Where is the Constantinople song from?

“Istanbul (Not Constantinople)” is a 1953 novelty song, with lyrics by Jimmy Kennedy and music by Nat Simon. It was written on the 500th anniversary of the fall of Constantinople to the Ottomans. The lyrics refer to the official renaming of the city of Constantinople to Istanbul.

Who wrote the song Constantinople?

Nat SimonIstanbul (Not Constantinople) / ComposerNat Simon was an American composer, pianist, bandleader and songwriter. From the 1930s to 1950s his songs were used in over 20 films. Between 1931 and 1940 he also took part in the musical Vaudeville revue Songwriters on Parade, which featured hit songwriters of the day. Wikipedia

What Istanbul means?

to the city
“Sultan Mustafa the Third used ‘the city of Islam’ Islambol in his imperial writings.” The root of “Istanbul” is ‘stinpolis’ in Greek, and it means a form of the phrase “to the city”. The city – in reference – is the city within city walls. When someone says he is going to Istanbul, he means ‘within the city walls’.

What happens if you call Istanbul Constantinople?

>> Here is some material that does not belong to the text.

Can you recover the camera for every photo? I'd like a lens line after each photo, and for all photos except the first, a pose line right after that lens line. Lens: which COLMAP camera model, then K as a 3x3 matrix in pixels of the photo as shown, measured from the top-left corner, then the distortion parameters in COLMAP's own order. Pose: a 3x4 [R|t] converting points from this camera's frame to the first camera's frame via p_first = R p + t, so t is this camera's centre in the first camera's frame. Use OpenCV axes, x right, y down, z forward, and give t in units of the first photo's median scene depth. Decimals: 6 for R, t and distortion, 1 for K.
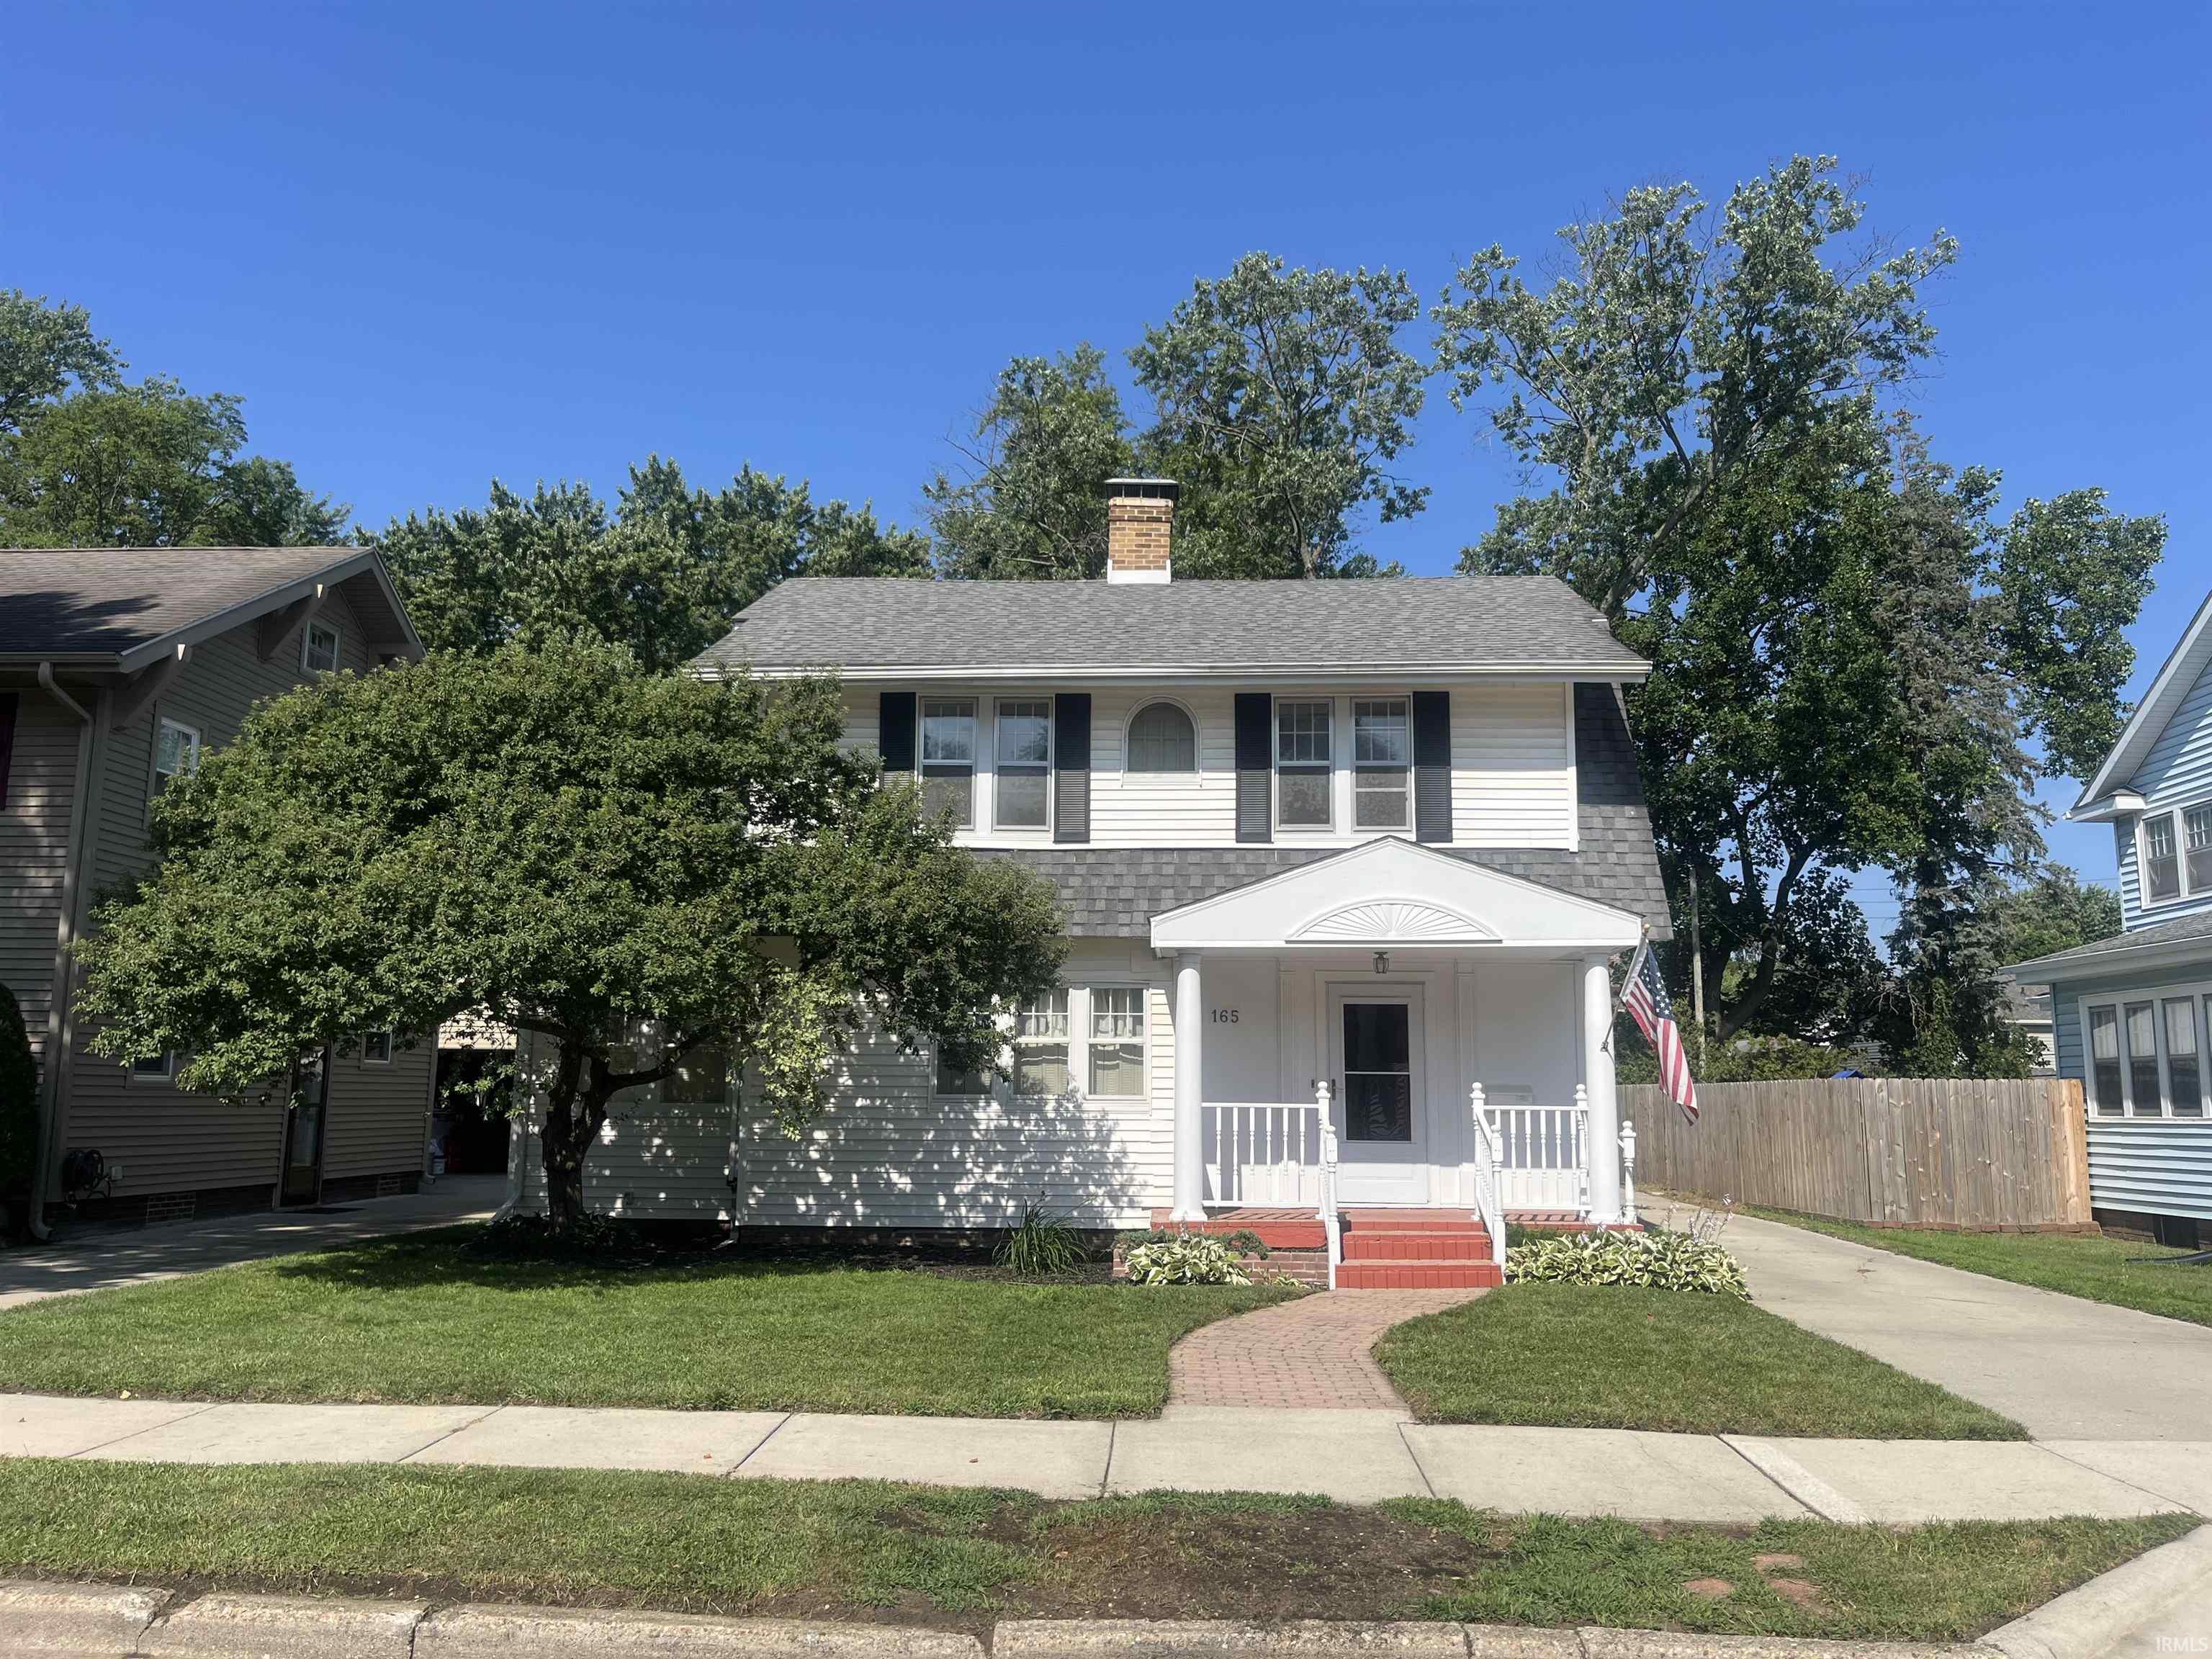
lens RADIAL K [[1673.4, 0, 1104.7], [0, 1673.4, 819.9], [0, 0, 1]] dist [0.026908, -0.034729]
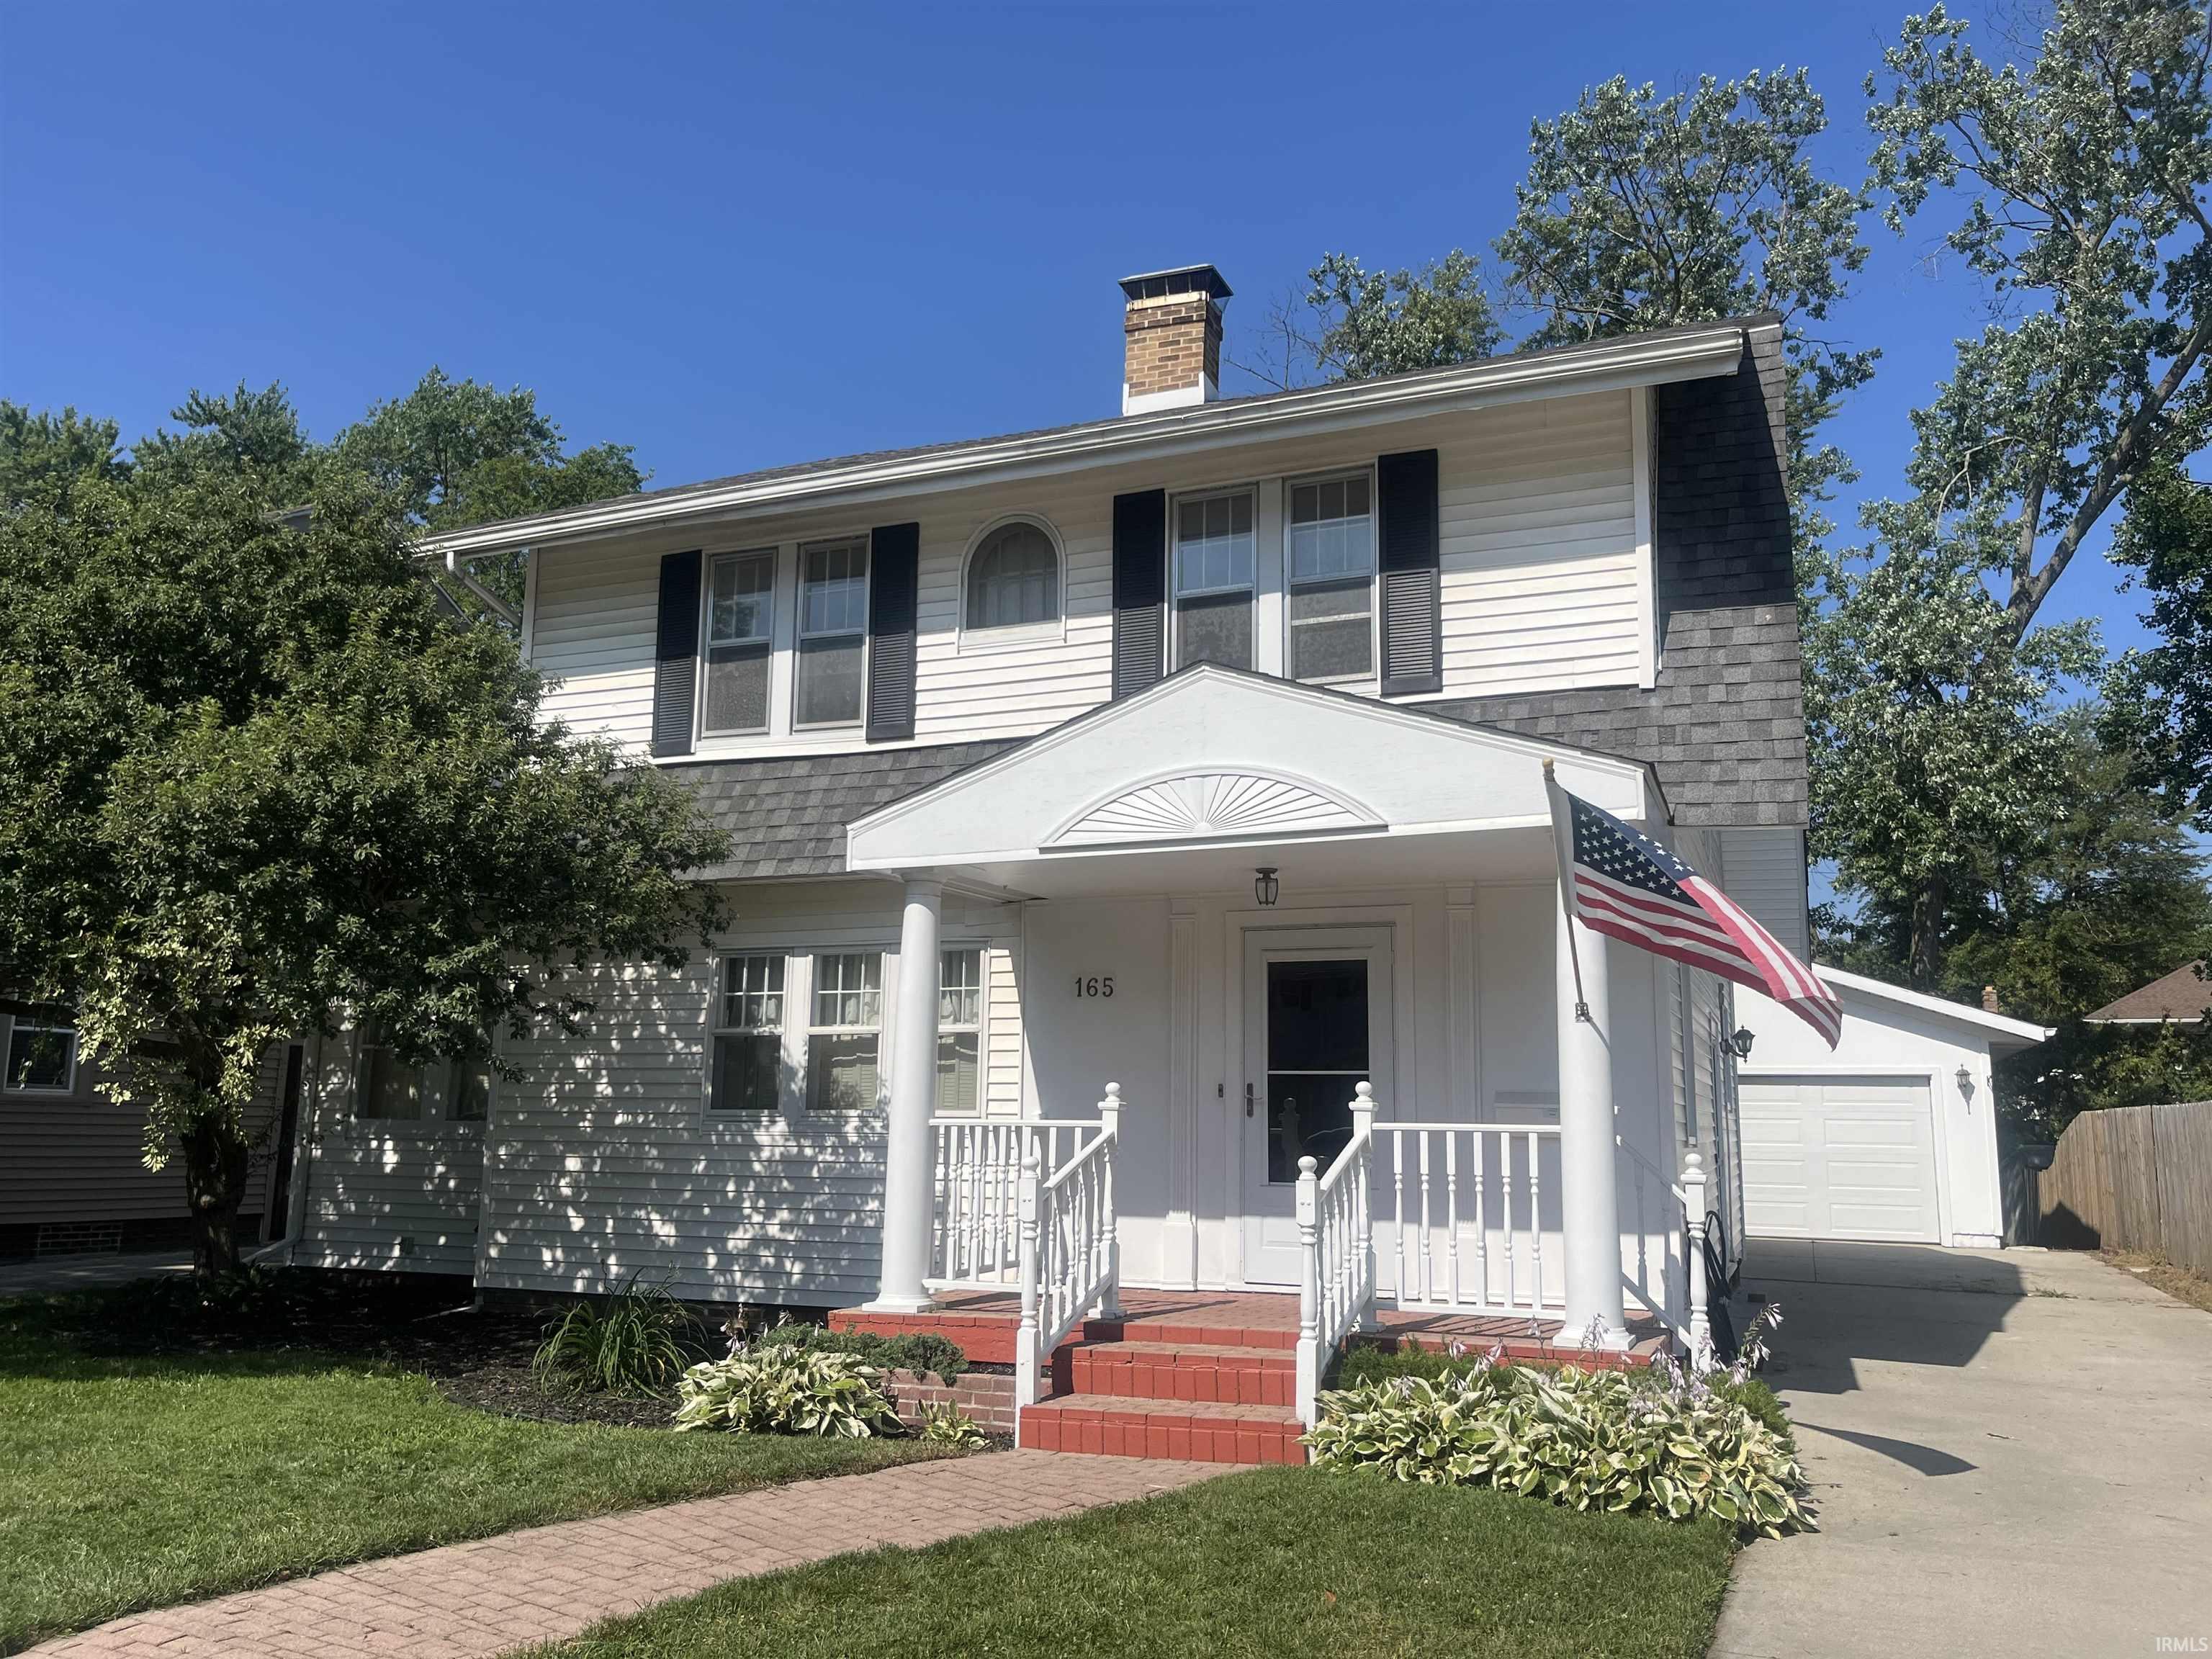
lens RADIAL K [[1673.4, 0, 1105.7], [0, 1673.4, 848.4], [0, 0, 1]] dist [0.026908, -0.034729]
pose [[0.940796, -0.051055, -0.335105, 0.295632], [0.049833, 0.998682, -0.012249, 0.071853], [0.335289, -0.005175, 0.942101, 0.392533]]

In 1930, name of Constantinople (Konstantiniyye) has been officially changed to İstanbul. No, calling it Constantinople isn’t punishable but, it’s a disrespect to local people. Also, in 1930 a new law said any international mail that is addressed as Constantinople Turkey should be is rejected at the customs.

What was the old name of Turkey?

The English name Turkey, now applied to the modern Republic of Turkey, is historically derived (via Old French Turquie) from the Medieval Latin Turchia, Turquia. It is first recorded in Middle English (as Turkye, Torke, later Turkie, Turky), attested in Chaucer, c. 1369.